1882. Process Tasks Using Servers - Explanation

1. Brute Force (Simulation)

class Solution:
    def assignTasks(self, servers: List[int], tasks: List[int]) -> List[int]:
        n, m = len(servers), len(tasks)
        available = [True] * n
        finishTime = [0] * n
        res = []
        time = 0

        for t in range(m):
            time = max(time, t)

            for i in range(n):
                if finishTime[i] <= time:
                    available[i] = True

            if not any(available):
                time = min(finishTime)
                for i in range(n):
                    if finishTime[i] <= time:
                        available[i] = True

            minIdx = -1
            for i in range(n):
                if (available[i] and
                    (minIdx == -1 or servers[i] < servers[minIdx] or
                    (servers[i] == servers[minIdx] and i < minIdx))
                ):
                    minIdx = i

            res.append(minIdx)
            available[minIdx] = False
            finishTime[minIdx] = time + tasks[t]

        return res

Time & Space Complexity

Time complexity: $O(m * n)$
Space complexity:
- $O(n)$ extra space.
- $O(m)$ space for the output array.

Where $m$ is the number of tasks and $n$ is the number of servers.

2. Two Min-Heaps - I

class Solution:
    def assignTasks(self, servers: List[int], tasks: List[int]) -> List[int]:
        res = [0] * len(tasks)
        available = [(servers[i], i) for i in range(len(servers))]
        heapq.heapify(available)
        unavailable = []

        t = 0
        for i in range(len(tasks)):
            t = max(t, i)

            if not available:
                t = unavailable[0][0]

            while unavailable and t >= unavailable[0][0]:
                timeFree, weight, index = heapq.heappop(unavailable)
                heapq.heappush(available, (weight, index))

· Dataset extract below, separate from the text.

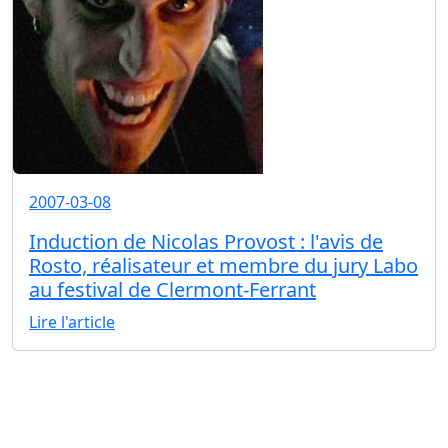
2007-03-08
Induction de Nicolas Provost : l'avis de
Rosto, réalisateur et membre du jury Labo
au festival de Clermont-Ferrant
Lire l'article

            weight, index = heapq.heappop(available)
            res[i] = index
            heapq.heappush(unavailable, (t + tasks[i], weight, index))

        return res

Time & Space Complexity

Time complexity: $O((n + m) \log n)$
Space complexity:
- $O(n)$ extra space.
- $O(m)$ space for the output array.

Where $m$ is the number of tasks and $n$ is the number of servers.

3. Two Min-Heaps - II

class Solution:
    def assignTasks(self, servers: List[int], tasks: List[int]) -> List[int]:
        res = []
        available = [[weight, i, 0] for i, weight in enumerate(servers)]
        unavailable = []
        heapq.heapify(available)

        for i, task in enumerate(tasks):
            while unavailable and unavailable[0][0] <= i or not available:
                timeFree, weight, index = heapq.heappop(unavailable)
                heapq.heappush(available, [weight, index, timeFree])

            weight, index, timeFree = heapq.heappop(available)
            res.append(index)
            heapq.heappush(unavailable, [max(timeFree, i) + task, weight, index])

        return res

Time & Space Complexity

Time complexity: $O((n + m) \log n)$
Space complexity:
- $O(n)$ extra space.
- $O(m)$ space for the output array.

Where $m$ is the number of tasks and $n$ is the number of servers.